ちなみに、両建てしているので価格変動の損益は相殺され、常にプラスマイナス0です。
注意しておきたいこと
リスクゼロの安定的な投資のように思えますが、注意しておきたいのは、スワップはそれぞれのFX会社で毎日変動するものだということです。サヤが逆転するケースもあり、その場合はすぐにポジションを決済しなければなりません。
また、スワップポイント狙いではそれほど大きな利益は発生しにくいことも理解しておきましょう。
業者間のサヤ取り
業者間のサヤ取りは10年から20年前に流行った手法です。当時は、まだ金融庁による法規制が行き届いておらず、FXの商慣習も曖昧だったため、業者も投資家も好き放題やっていた時代でした。
業者間のサヤとは、同じ通貨ペアにおける業者のレート差を狙った手法です。レートの高いE社で売り、同時にレートの安いF社で売ります。
ずっとこの差が開いているなら利益は出ませんが、同じ通貨ペアの価格なら、いずれレートは同じ位まで閉じるはずです。そして、実際にそうなります。
E社が安くなるか、F社が高くなるかはわかりませんが、どちらのレートもほぼ同じに近づいてきたところで同時に決済します。その瞬間に利益が出るというわけです。
現在はこの手法はほとんど見られない
かつては取引参加者が少ない早朝や、経済指標時など相場が急変する時に業者間のサヤが発生しやすいといわれていました。当時はシステムが脆弱な業者が多く、意図的にレートをずらす業者もあったため、このようなことが起こったようです。
しかし現在はこのような業者間のズレはほとんどありません。ときどきシステムが固まって不自然なレートを見ることはありますが、このサヤ取り手法を試す機会は少ないでしょう。
「サヤ取り」は通貨間の強弱を利用した取引に生かせる
サヤ取りとは少し異なりますが、サヤ取りを応用したトレード方法を紹介します。サヤ取り手法のひとつに、上がり過ぎた通貨ペアを売り、下がり過ぎた通貨ペアを買う方法を説明をしました(豪ドルとNZドルの例)。

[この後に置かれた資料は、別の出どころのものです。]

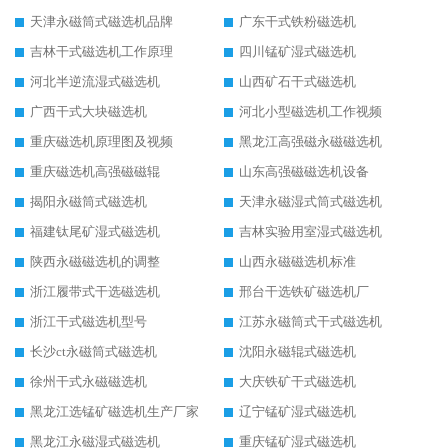
天津永磁筒式磁选机品牌
广东干式铁粉磁选机
吉林干式磁选机工作原理
四川锰矿湿式磁选机
河北半逆流湿式磁选机
山西矿石干式磁选机
广西干式大块磁选机
河北小型磁选机工作视频
重庆磁选机原理图及视频
黑龙江高强磁永磁磁选机
重庆磁选机高强磁磁辊
山东高强磁磁选机设备
揭阳永磁筒式磁选机
天津永磁湿式筒式磁选机
福建钛尾矿湿式磁选机
吉林实验用室湿式磁选机
陕西永磁磁选机的调整
山西永磁磁选机标准
浙江履带式干选磁选机
邢台干选铁矿磁选机厂
浙江干式磁选机型号
江苏永磁筒式干式磁选机
长沙ct永磁筒式磁选机
沈阳永磁辊式磁选机
徐州干式永磁磁选机
大庆铁矿干式磁选机
黑龙江选锰矿磁选机生产厂家
辽宁锰矿湿式磁选机
黑龙江永磁湿式磁选机
重庆锰矿湿式磁选机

このときの分析方法を応用して、たとえば(ドル/円)が上昇している時に、ドルが買われているのか、円が売られているのかを知るために、(ユーロ/ドル)と(ユーロ/円)をセットで見る方法があります。これによって、ドルと円の強弱を見ることができるのです。
・円はドルに対して弱く、ユーロにも弱い ・ユーロはドルに強い
たとえば、このような現象を発見できれば、(ユーロ>ドル>円)といった関係性がわかり、(ドル/円)よりも(ユーロ/円)のほうが、値動きが大きいことが理解できます。このような見方も市場分析に取り入れると、FXの世界がさらに広がると思います。